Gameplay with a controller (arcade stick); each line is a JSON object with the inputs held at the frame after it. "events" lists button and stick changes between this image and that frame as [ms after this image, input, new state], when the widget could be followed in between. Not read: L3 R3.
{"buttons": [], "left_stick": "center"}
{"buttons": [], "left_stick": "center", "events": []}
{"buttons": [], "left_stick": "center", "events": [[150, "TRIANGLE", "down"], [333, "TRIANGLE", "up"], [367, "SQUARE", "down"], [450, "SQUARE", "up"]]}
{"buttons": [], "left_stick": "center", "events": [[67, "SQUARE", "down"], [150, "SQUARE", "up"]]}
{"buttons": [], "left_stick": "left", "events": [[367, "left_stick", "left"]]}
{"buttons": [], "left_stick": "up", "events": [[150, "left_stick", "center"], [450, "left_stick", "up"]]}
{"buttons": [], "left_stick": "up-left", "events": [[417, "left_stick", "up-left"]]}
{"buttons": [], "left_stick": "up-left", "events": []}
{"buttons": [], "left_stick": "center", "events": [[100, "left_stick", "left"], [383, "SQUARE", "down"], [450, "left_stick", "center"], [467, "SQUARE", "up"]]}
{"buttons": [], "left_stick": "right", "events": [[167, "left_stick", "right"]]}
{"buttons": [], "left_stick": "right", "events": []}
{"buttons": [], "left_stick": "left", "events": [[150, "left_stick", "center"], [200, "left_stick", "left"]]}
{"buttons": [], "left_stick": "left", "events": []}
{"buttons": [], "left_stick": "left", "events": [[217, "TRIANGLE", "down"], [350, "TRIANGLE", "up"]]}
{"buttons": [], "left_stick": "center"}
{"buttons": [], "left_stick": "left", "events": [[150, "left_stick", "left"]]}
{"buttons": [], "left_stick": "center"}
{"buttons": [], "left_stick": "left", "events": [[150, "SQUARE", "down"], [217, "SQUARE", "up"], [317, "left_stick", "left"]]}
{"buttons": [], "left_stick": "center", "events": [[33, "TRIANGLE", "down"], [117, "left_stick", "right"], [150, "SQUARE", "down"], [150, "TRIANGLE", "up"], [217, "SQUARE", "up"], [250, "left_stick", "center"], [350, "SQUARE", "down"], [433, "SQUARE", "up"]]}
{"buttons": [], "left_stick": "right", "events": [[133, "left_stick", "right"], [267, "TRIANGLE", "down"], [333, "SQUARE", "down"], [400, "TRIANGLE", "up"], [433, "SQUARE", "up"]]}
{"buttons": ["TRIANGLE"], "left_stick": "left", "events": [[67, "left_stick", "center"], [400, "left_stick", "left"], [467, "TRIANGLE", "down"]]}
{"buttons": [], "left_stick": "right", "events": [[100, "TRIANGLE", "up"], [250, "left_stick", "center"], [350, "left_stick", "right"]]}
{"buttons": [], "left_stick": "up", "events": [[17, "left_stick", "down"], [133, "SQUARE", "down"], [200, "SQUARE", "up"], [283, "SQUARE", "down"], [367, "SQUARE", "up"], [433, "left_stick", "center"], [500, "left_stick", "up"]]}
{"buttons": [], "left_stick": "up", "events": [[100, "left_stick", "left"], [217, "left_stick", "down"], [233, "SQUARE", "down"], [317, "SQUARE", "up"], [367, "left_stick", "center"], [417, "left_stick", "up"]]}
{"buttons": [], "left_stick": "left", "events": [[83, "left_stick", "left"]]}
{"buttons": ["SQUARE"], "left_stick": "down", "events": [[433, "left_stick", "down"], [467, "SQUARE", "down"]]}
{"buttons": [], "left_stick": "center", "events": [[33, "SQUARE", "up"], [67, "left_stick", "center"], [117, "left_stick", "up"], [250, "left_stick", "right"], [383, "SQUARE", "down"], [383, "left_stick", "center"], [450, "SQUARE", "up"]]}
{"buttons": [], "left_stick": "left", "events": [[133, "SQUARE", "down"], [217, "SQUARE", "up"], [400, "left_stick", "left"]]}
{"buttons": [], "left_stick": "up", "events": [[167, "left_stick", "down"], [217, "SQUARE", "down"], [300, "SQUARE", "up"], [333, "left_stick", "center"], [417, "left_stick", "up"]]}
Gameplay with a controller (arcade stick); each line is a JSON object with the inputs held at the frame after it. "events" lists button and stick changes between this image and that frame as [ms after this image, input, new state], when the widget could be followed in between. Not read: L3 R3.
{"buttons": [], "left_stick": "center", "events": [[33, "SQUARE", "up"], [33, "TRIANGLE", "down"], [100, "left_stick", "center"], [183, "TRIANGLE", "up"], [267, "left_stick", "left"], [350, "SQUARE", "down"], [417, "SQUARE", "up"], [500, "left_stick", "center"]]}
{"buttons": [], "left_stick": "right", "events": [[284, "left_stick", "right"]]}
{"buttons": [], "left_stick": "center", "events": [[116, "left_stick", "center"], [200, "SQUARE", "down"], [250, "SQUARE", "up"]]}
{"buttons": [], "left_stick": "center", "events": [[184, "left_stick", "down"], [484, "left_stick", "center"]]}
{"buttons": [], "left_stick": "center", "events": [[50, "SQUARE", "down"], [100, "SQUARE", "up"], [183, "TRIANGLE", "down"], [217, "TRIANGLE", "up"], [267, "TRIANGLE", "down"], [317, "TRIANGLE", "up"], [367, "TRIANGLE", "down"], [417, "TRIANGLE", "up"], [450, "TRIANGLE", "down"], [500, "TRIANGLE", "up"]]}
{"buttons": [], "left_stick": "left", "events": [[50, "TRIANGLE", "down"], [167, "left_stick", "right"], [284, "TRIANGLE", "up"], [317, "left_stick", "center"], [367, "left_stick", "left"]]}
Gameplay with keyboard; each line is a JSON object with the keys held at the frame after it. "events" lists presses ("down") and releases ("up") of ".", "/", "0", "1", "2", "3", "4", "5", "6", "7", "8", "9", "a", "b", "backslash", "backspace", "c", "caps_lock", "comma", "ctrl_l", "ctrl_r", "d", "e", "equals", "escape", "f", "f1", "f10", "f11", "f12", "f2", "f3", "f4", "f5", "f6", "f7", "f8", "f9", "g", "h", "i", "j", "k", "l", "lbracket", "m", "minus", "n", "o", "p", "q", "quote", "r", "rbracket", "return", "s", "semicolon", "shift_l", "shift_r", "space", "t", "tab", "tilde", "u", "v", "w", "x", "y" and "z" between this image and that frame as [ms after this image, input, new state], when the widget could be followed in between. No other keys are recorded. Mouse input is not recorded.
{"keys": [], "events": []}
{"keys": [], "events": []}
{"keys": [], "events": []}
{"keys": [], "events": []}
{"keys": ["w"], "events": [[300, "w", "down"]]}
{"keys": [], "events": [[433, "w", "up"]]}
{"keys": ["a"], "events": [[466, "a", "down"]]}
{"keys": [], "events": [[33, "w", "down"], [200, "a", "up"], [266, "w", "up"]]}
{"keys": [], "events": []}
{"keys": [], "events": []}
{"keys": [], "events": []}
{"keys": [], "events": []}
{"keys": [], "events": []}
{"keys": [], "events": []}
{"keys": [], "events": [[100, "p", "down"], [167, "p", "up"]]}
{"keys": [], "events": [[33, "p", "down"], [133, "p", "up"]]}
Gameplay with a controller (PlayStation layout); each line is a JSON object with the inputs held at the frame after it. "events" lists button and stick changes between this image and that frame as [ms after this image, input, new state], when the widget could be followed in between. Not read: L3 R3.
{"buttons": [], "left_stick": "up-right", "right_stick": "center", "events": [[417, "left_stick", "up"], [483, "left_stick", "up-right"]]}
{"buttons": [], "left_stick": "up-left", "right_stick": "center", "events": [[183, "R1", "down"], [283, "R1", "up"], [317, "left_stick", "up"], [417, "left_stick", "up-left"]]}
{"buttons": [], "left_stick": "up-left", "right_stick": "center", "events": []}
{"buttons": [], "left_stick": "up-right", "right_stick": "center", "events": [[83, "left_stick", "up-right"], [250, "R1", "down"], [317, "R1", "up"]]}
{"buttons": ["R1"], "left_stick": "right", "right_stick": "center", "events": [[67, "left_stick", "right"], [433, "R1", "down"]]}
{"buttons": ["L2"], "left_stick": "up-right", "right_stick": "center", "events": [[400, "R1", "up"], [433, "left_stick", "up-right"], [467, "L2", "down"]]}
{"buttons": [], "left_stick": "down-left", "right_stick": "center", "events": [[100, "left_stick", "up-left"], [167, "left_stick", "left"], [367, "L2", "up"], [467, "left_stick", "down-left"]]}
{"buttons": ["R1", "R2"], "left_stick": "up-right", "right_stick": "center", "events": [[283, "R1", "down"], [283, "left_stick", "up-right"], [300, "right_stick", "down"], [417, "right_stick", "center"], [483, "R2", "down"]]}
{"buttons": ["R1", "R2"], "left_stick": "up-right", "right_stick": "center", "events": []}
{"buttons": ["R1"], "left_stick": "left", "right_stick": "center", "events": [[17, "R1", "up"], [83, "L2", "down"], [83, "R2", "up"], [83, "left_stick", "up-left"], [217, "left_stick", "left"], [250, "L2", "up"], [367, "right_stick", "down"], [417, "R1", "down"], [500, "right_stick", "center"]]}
#####
- What the exercise asks: Check every line of the records above for the string "lists". Copy those that hold it.

- Response to the task:
Gameplay with a controller (arcade stick); each line is a JSON object with the inputs held at the frame after it. "events" lists button and stick changes between this image and that frame as [ms after this image, input, new state], when the widget could be followed in between. Not read: L3 R3.
Gameplay with a controller (arcade stick); each line is a JSON object with the inputs held at the frame after it. "events" lists button and stick changes between this image and that frame as [ms after this image, input, new state], when the widget could be followed in between. Not read: L3 R3.
Gameplay with keyboard; each line is a JSON object with the keys held at the frame after it. "events" lists presses ("down") and releases ("up") of ".", "/", "0", "1", "2", "3", "4", "5", "6", "7", "8", "9", "a", "b", "backslash", "backspace", "c", "caps_lock", "comma", "ctrl_l", "ctrl_r", "d", "e", "equals", "escape", "f", "f1", "f10", "f11", "f12", "f2", "f3", "f4", "f5", "f6", "f7", "f8", "f9", "g", "h", "i", "j", "k", "l", "lbracket", "m", "minus", "n", "o", "p", "q", "quote", "r", "rbracket", "return", "s", "semicolon", "shift_l", "shift_r", "space", "t", "tab", "tilde", "u", "v", "w", "x", "y" and "z" between this image and that frame as [ms after this image, input, new state], when the widget could be followed in between. No other keys are recorded. Mouse input is not recorded.
Gameplay with a controller (PlayStation layout); each line is a JSON object with the inputs held at the frame after it. "events" lists button and stick changes between this image and that frame as [ms after this image, input, new state], when the widget could be followed in between. Not read: L3 R3.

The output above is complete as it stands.